60.000 kamen heuer zum Popfest Wien zum Teich vor der Karlskirche, davon sei er „sehr beeindruckt“, sagt laut APA Festivalleiter Christoph Möderndorfer, wiewohl er einräumt: „Es gibt immer Leute, die's nicht interessiert und die sich dort zum Biertrinken, Quatschen und Essen treffen.“ Diese waren vielleicht, wie Möderndorfer meint, nicht die Mehrheit der Besucher, aber sie dominierten die Atmosphäre: städtisches Dorffest mit Hintergrundmusik. Das passte z. B. beim betont entspannten Reggae von Dubble Standard – mit dem ganz besonders entschleunigten Lee „Scratch“ Perry als Stargast –, vielleicht auch beim erstaunlich altväterlichen Elektrojazz des Dorian Concept, aber etwa nicht beim Heurigen-Soul von 5/8erl in Ehr'n, deren leiser Witz im allgemeinen Geplauder unterging.
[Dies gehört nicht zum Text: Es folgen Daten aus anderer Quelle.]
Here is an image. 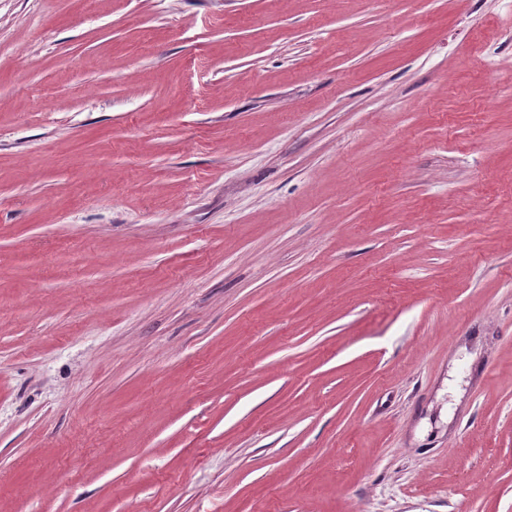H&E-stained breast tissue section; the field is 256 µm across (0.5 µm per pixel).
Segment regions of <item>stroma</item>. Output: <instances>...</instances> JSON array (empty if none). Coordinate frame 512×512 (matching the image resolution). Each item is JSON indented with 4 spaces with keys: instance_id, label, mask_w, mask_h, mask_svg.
<instances>
[{
    "instance_id": "1",
    "label": "stroma",
    "mask_w": 512,
    "mask_h": 512,
    "mask_svg": "<svg viewBox=\"0 0 512 512\" xmlns=\"http://www.w3.org/2000/svg\"><path fill=\"white\" fill-rule=\"evenodd\" d=\"M0 512H512V0H0Z\"/></svg>"
}]
</instances>
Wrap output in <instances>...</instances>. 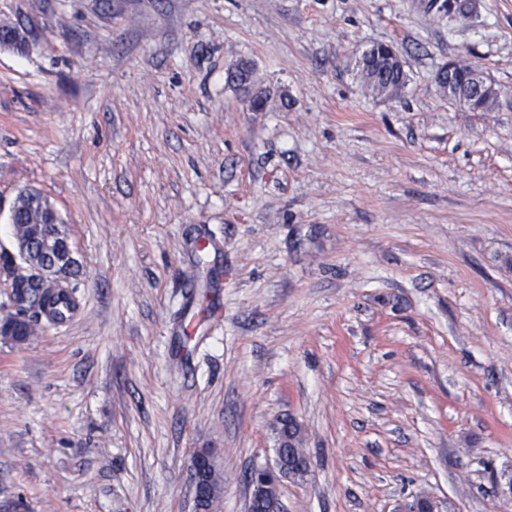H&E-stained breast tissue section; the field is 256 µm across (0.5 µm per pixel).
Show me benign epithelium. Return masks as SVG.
Returning a JSON list of instances; mask_svg holds the SVG:
<instances>
[{
  "label": "benign epithelium",
  "mask_w": 512,
  "mask_h": 512,
  "mask_svg": "<svg viewBox=\"0 0 512 512\" xmlns=\"http://www.w3.org/2000/svg\"><path fill=\"white\" fill-rule=\"evenodd\" d=\"M436 83L448 98L463 106L479 111L485 99L496 95L482 72L469 65L449 62L436 76ZM48 221L30 225L29 233L15 231V243L20 268L37 275L45 284H62L67 280L64 266L76 265L75 254L65 225L59 221L58 212L51 204L46 206ZM0 336L16 344H23L28 330L9 316L0 320ZM279 429L274 448L273 462L260 467V473L248 478V512H283L280 489L288 480H302L310 471V459L305 450L294 443L293 433L300 430L291 418L277 420ZM218 469L215 454L210 448L194 449L190 459L189 477L193 487L192 512H212L214 500L222 497L223 487H209L210 472ZM401 512H438L434 499L416 496L406 503Z\"/></svg>",
  "instance_id": "obj_1"
}]
</instances>
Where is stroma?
<instances>
[{
	"label": "stroma",
	"instance_id": "obj_1",
	"mask_svg": "<svg viewBox=\"0 0 512 512\" xmlns=\"http://www.w3.org/2000/svg\"><path fill=\"white\" fill-rule=\"evenodd\" d=\"M474 3L0 0L33 31L0 51V256L33 188L79 263L69 324L0 338V512H189L197 448L247 512L284 416V512H512V0ZM376 42L401 96L357 72ZM458 72L464 74L463 80L453 79V75ZM436 83L438 88L448 95V99L457 101L473 111L481 110L483 101L497 93L478 69L453 61L440 69Z\"/></svg>",
	"mask_w": 512,
	"mask_h": 512
}]
</instances>
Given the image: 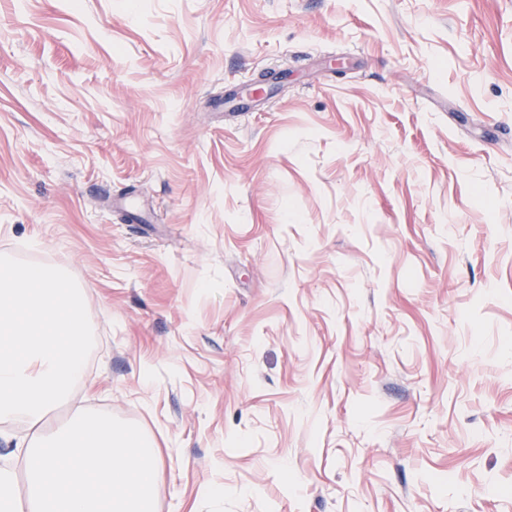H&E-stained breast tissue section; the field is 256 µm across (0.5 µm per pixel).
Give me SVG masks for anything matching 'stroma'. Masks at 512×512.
Here are the masks:
<instances>
[{
  "instance_id": "stroma-1",
  "label": "stroma",
  "mask_w": 512,
  "mask_h": 512,
  "mask_svg": "<svg viewBox=\"0 0 512 512\" xmlns=\"http://www.w3.org/2000/svg\"><path fill=\"white\" fill-rule=\"evenodd\" d=\"M0 255L155 512H512V0H0Z\"/></svg>"
}]
</instances>
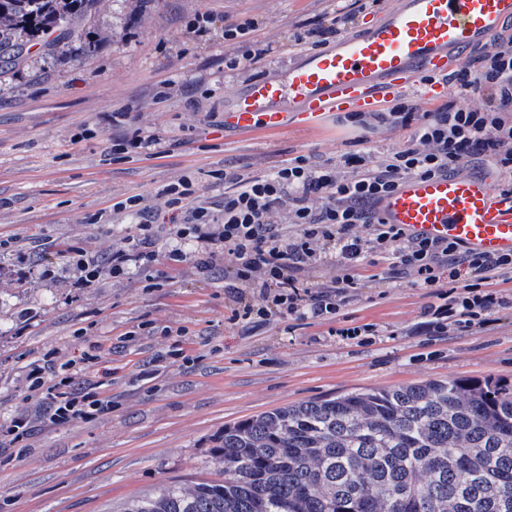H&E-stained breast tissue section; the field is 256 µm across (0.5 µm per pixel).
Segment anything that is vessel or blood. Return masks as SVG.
Masks as SVG:
<instances>
[{
    "mask_svg": "<svg viewBox=\"0 0 512 512\" xmlns=\"http://www.w3.org/2000/svg\"><path fill=\"white\" fill-rule=\"evenodd\" d=\"M512 22V0H401L361 34L304 52L286 76L251 80L224 104L237 132L277 133L311 127L333 112H372L387 97L435 86L462 54ZM492 174L407 179L379 204L388 224L430 239H448L481 254L512 253V195Z\"/></svg>",
    "mask_w": 512,
    "mask_h": 512,
    "instance_id": "vessel-or-blood-1",
    "label": "vessel or blood"
}]
</instances>
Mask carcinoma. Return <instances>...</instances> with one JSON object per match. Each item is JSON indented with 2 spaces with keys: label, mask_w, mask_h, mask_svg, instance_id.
Segmentation results:
<instances>
[{
  "label": "carcinoma",
  "mask_w": 512,
  "mask_h": 512,
  "mask_svg": "<svg viewBox=\"0 0 512 512\" xmlns=\"http://www.w3.org/2000/svg\"><path fill=\"white\" fill-rule=\"evenodd\" d=\"M96 0H0L8 65ZM207 464L125 512H512V384L428 380L288 405L224 427Z\"/></svg>",
  "instance_id": "carcinoma-1"
}]
</instances>
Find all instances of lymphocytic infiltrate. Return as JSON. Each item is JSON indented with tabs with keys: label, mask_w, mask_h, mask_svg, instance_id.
<instances>
[{
	"label": "lymphocytic infiltrate",
	"mask_w": 512,
	"mask_h": 512,
	"mask_svg": "<svg viewBox=\"0 0 512 512\" xmlns=\"http://www.w3.org/2000/svg\"><path fill=\"white\" fill-rule=\"evenodd\" d=\"M258 28L252 18L225 23V44L243 50L226 58V66L259 67L266 50L254 37ZM442 82L448 98L431 109L421 110L417 96L406 95L373 116L350 115V122L364 128L373 120L412 128L407 144L383 156L345 152L326 163L298 156L247 178L215 172L224 183L217 212L200 202L196 183L186 177L162 190L167 206L181 213L167 254L155 248L159 226L151 211L132 195L112 208L137 216L135 235L104 259L76 246L62 256L80 269L85 288L93 287L102 271L119 277L133 269L144 273L148 287H156L152 271L163 260L191 261L204 273L223 266L226 292L235 302L231 321L256 327L275 315L298 322L335 318L360 281V267L373 256L388 279L408 277L417 287L439 289L440 304L424 309V329L470 331L507 308L500 286L512 281V255L475 254L453 241L409 233L383 223L376 205L408 178L458 175L475 161L490 164L500 192L512 194V24ZM475 96L481 105H471ZM324 263L335 269L331 283L308 281V273ZM27 380L26 399L37 413L0 422V438L10 445L33 436L35 419L68 424L110 408L100 383L82 378L71 363L35 366Z\"/></svg>",
	"instance_id": "lymphocytic-infiltrate-1"
}]
</instances>
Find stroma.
Instances as JSON below:
<instances>
[{
    "mask_svg": "<svg viewBox=\"0 0 512 512\" xmlns=\"http://www.w3.org/2000/svg\"><path fill=\"white\" fill-rule=\"evenodd\" d=\"M349 0H98L82 51L61 42L35 45L0 75V421L30 411L27 374L45 354L80 361L100 345L111 371L110 413L41 427L26 447L0 449V512H124L133 498L206 469L214 436L224 426L274 408L355 390L429 379L492 378L512 383V307L466 333L428 335L422 328L428 289L382 279V265L364 264L360 286L335 319L308 323L271 317L251 329L228 323L231 298L224 271L202 274L193 263L163 265L158 288L139 272L103 274L95 287L78 285V271L59 260L71 245L106 257L133 234L137 219L114 211L117 200L140 196L159 223L177 214L160 191L194 178L206 205L224 199L212 171L244 177L303 156L317 162L347 151L374 156L408 142V128L364 129L331 114L315 127L279 134L214 131V113L242 90L249 69L227 68L236 54L221 37H191L186 17L262 20L269 45L261 71L287 72L300 52L301 24L346 15L341 36L360 34L397 0H375L349 14ZM169 96L156 102L161 86ZM122 113L113 122V113ZM173 143L154 158H120L112 144L132 129ZM99 215V223L88 218ZM170 335H136L141 323ZM375 325L371 339L341 341L333 329ZM86 329L85 339L75 332ZM180 344L186 359L162 364L142 379L143 364Z\"/></svg>",
    "mask_w": 512,
    "mask_h": 512,
    "instance_id": "35a3bbf8",
    "label": "stroma"
}]
</instances>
Leichter mit der Konzentration tat man sich in der Karlskirche, wo am Sonntagabend die letzten Konzerte stattfanden, unter der trotz Baugerüsten imposanten Kuppel der Gegenreformation, unter dem Zeichen der Dreifaltigkeit im gleißenden Strahlenkranz. Was für ein prächtiger Ort für Musik. Da wird Christian Fennesz, der ohnehin selten in Wien auftritt, etwas Besonderes vorbereitet haben, dachte man – und wurde bitter enttäuscht. Denn Fennesz reizte im Wesentlichen den Kontrast zwischen ätherischen Orgelklängen und wild dreinfahrenden Gitarrenakkorden aus, wobei er Zweitere durchs Echogerät schickte. Das wäre als beschauliches Intro eines Stücks unoriginell, aber okay gewesen, allein, das Stück kam nicht. Nur Gutmütige entschuldigten die schwer erträgliche Langweiligkeit dieser Musik mit der Unterstellung, sie sei „spirituell“ gemeint gewesen, sozusagen unter dem Motto: So fad, das muss ja fromm sein.

Hier triumphiert die Entropie

Etwas ambitionierter klang dann die Soloperformance von Christina Nemec alias Chra: Spätzeitmusik für eine Ära nach Ende aller Ären, in der die Entropie endgültig triumphiert, in der schon die Idee, dass noch etwas Wesentliches oder Aufregendes passieren könnte, absurd erscheint. Brutal sanfte Staubsauger, selten tiefes Wummern, idyllisches Schnarchen.

„Hat ja nichts gekostet“, rechtfertigte eine Besucherin die Enttäuschung. Genau das ist die Crux dieses – freilich gut gemeinten – Festivals: Es fördert die Auffassung, dass österreichischer Pop so wenig spannend sei, dass man ihn gratis anbieten müsse, um ein gnädiges Publikum anzuziehen. Das stimmt natürlich im Allgemeinen gar nicht, wirkt aber beim Popfest offenbar als Selffulfilling Prophecy.